ILE Condition Token Layout

Every condition token contains the components indicated in the figure above.

Condition_ID
A 4-byte identifier that, with the Facility_ID, describes the condition that the token communicates. ILE CEE APIs and most applications produce Case 1 conditions.

Case
A 2-bit field that defines the format of the Condition_ID portion of the token. ILE conditions are always Case 1.

Severity
A 3-bit binary integer that indicates the condition's severity. Severity and MsgSev contain the same information. See Table 1 for a list of ILE condition severities. See Table 2 and Table 3 for the corresponding i5/OS(TM) message severities.

Control
A 3-bit field containing flags that describe or control various aspects of condition handling. The third bit specifies whether the Facility--ID has been assigned by IBM.

Facility--ID
A 3-character alphanumeric string that identifies the facility that generated the condition. Although all ILE languages use ILE message and condition handling ILE CEE APIs, the actual run-time messages generated under ILE still carry the HLL identification in the Facility--ID.

I--S--Info
A 4-byte field that identifies the instance specific information associated with a given instance of the condition. The instant specific information contains the reference key to the instance of the message associated with the condition token. If the message reference key is zero, there is no associated message.

MsgSev
A 2-byte binary integer that indicates the condition's severity. MsgSev and Severity contain the same information. See Table 1 for a list of ILE condition severities. See Table 2 and Table 3 for the corresponding i5/OS message severities.

MsgNo
A 2-byte, hexadecimal number that identifies the message associated with the condition. The combination of Facility_ID and MsgNo uniquely identifies a condition.

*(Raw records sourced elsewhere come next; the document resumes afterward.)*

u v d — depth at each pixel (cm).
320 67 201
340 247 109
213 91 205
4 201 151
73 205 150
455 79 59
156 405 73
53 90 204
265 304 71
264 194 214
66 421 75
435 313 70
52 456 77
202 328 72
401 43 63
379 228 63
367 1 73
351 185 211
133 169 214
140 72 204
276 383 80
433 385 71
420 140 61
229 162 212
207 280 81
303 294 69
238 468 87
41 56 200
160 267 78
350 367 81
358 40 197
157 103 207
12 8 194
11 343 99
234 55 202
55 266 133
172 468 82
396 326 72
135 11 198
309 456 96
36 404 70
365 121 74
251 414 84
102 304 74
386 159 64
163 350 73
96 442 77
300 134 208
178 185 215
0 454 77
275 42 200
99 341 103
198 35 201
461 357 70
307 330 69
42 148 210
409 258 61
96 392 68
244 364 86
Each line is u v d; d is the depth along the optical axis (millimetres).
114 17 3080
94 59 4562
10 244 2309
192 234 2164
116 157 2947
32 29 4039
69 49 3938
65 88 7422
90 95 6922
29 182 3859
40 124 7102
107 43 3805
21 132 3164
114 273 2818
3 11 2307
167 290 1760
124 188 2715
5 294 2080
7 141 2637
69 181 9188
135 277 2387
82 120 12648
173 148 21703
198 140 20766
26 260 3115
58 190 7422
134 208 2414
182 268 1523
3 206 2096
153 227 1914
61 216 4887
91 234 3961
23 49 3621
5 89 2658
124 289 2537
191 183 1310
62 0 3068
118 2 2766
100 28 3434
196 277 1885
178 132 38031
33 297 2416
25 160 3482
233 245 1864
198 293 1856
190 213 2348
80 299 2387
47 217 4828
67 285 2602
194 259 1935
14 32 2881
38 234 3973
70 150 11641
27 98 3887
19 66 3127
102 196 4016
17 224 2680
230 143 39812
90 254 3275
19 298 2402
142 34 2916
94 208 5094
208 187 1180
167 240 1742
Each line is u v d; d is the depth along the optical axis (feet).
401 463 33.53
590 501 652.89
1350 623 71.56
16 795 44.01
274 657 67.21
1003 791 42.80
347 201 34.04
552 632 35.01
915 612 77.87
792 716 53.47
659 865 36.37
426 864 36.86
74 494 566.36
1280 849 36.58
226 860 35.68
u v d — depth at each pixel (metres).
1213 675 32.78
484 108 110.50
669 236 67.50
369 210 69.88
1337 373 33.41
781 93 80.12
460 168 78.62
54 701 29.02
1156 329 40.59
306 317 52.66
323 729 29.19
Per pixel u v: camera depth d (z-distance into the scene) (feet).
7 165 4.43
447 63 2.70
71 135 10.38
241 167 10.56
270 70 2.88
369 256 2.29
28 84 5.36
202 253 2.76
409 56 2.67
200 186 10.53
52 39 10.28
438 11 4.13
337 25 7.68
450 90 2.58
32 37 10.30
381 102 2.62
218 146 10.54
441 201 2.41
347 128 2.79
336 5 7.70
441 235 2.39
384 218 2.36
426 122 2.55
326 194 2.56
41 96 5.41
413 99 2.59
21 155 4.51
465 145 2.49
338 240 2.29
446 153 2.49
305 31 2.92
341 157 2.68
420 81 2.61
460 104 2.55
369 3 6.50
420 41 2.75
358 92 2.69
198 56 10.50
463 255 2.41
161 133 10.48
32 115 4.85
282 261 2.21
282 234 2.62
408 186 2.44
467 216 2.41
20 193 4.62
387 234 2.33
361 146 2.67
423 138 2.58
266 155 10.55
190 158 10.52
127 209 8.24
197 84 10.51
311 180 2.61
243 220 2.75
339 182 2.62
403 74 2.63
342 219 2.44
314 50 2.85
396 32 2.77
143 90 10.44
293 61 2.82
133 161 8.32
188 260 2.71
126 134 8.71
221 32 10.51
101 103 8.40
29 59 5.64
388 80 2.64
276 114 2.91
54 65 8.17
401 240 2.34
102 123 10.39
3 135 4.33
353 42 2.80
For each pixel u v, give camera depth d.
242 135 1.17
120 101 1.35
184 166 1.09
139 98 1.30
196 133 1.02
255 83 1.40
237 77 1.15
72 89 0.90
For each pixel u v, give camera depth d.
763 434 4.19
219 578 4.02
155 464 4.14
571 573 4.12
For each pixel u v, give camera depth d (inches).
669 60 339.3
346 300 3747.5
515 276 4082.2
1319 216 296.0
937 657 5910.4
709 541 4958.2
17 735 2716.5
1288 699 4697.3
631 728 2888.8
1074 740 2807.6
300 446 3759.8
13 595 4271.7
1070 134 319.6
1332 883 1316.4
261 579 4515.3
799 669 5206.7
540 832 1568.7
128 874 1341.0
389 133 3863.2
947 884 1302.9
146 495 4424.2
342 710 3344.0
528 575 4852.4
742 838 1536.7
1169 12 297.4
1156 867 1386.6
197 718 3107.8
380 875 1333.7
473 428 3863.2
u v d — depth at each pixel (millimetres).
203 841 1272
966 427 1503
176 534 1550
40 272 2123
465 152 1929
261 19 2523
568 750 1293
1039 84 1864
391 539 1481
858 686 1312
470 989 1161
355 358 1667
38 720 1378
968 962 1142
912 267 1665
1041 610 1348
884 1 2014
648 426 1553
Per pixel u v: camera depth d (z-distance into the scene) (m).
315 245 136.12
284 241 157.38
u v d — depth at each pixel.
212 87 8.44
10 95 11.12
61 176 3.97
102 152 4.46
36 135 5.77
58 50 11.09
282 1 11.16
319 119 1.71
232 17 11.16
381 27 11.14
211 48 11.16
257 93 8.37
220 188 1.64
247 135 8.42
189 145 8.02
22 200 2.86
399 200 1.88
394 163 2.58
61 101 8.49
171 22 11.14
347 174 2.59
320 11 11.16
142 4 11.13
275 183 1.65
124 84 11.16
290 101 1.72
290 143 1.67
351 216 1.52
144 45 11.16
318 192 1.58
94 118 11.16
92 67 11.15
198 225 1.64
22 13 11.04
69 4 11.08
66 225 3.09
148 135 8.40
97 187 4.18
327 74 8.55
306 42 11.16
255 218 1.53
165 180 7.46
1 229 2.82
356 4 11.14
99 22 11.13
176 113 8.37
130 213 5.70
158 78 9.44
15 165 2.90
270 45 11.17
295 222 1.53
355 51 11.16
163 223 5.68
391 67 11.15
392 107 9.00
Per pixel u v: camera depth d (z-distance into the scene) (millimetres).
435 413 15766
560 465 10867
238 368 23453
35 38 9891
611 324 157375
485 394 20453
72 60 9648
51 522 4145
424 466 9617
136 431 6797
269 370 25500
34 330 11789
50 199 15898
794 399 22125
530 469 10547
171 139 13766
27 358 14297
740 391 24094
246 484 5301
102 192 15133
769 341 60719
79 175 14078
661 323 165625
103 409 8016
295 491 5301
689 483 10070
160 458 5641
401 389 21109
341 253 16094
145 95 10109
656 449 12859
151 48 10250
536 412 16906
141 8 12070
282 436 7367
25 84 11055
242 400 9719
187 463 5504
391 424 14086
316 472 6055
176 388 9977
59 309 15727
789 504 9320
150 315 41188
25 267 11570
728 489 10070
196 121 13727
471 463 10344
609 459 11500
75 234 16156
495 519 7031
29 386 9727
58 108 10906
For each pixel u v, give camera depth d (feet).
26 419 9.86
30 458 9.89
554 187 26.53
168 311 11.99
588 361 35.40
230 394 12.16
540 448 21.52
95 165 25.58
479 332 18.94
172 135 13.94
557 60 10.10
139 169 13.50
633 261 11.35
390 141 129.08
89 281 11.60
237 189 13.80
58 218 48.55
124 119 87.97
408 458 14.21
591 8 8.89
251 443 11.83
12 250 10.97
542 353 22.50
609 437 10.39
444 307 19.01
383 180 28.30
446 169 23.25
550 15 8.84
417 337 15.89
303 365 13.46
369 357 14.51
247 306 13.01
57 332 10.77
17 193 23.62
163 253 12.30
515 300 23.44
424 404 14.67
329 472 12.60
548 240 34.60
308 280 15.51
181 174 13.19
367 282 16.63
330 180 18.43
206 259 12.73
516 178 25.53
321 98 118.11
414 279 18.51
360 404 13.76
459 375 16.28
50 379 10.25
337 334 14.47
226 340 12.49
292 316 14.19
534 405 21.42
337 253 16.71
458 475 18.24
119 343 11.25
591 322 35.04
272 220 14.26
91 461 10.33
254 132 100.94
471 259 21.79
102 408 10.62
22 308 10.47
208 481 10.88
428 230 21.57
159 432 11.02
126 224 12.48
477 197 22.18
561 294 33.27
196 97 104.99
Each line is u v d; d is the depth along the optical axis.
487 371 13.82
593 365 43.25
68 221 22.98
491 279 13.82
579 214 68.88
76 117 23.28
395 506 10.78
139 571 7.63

Table 1 contains default responses that the condition manager takes when a handler attempts to percolate a function check across a control boundary.

Table 1. Default Responses to Unhandled Exceptions

Message Type Severity of Condition Condition Raised by the Signal a Condition (CEESGL) Bindable API Exception Originated from Any Other Source
Status 0 (Informative message) Return the unhandled condition. Resume without logging the message.
Status 1 (Warning) Return the unhandled condition. Resume without logging the message.
Notify 0 (Informative message) Not applicable. Log the notify message and send the default reply.
Notify 1 (Warning) Not applicable. Log the notify message and send the default reply.
Escape 2 (Error) Return the unhandled condition. Log the escape message and send a function check message to the call stack entry of the current resume point.
Escape 3 (Severe error) Return the unhandled condition. Log the escape message and send a function check message to the call stack entry of the current resume point.
Escape 4 (Critical ILE error) Log the escape message and send a function check message to the call stack entry of the current resume point. Log the escape message and send a function check message to the call stack entry of the current resume point.
Function check 4 (Critical ILE error) Not applicable End the application, and send the CEE9901 message to the caller of the control boundary.

Note: When the application is ended by an unhandled function check, the activation group is deleted if the control boundary is the oldest call stack entry in the activation group.

Table 2 and Table 3 show how ILE condition severity maps to i5/OS message severity.

Table 2. Mapping i5/OS *ESCAPE Message Severities to ILE Condition Severities

From i5/OS Message Severity To ILE Condition Severity To i5/OS Message Severity
0-29 2 20
30-39 3 30
40-99 4 40

Table 3. Mapping i5/OS *STATUS and *NOTIFY Message Severities to ILE Condition Severities

From i5/OS Message Severity To ILE Condition Severity To i5/OS Message Severity
0 0 0
1-99 1 10


Condition Token Testing

You can test a condition token that is returned from an ILE CEE API for the following:

Success
To test for success, determine if the first 4 bytes are 0. If the first 4 bytes are 0, the remainder of the condition token is 0, indicating a successful call was made to the ILE CEE API.

Equivalent Tokens
To determine whether two condition tokens are equivalent (that is, the same type of condition token, but not the same instance of the condition token), compare the first 8 bytes of each condition token with one another. These bytes are static and do not change depending upon the given instance when the condition occurs.

Equal Tokens
To determine whether two condition tokens are equal (that is, they represent the same instance of a condition), compare all 12 bytes of each condition token with one another. The last 4 bytes can change from instance to instance of a condition.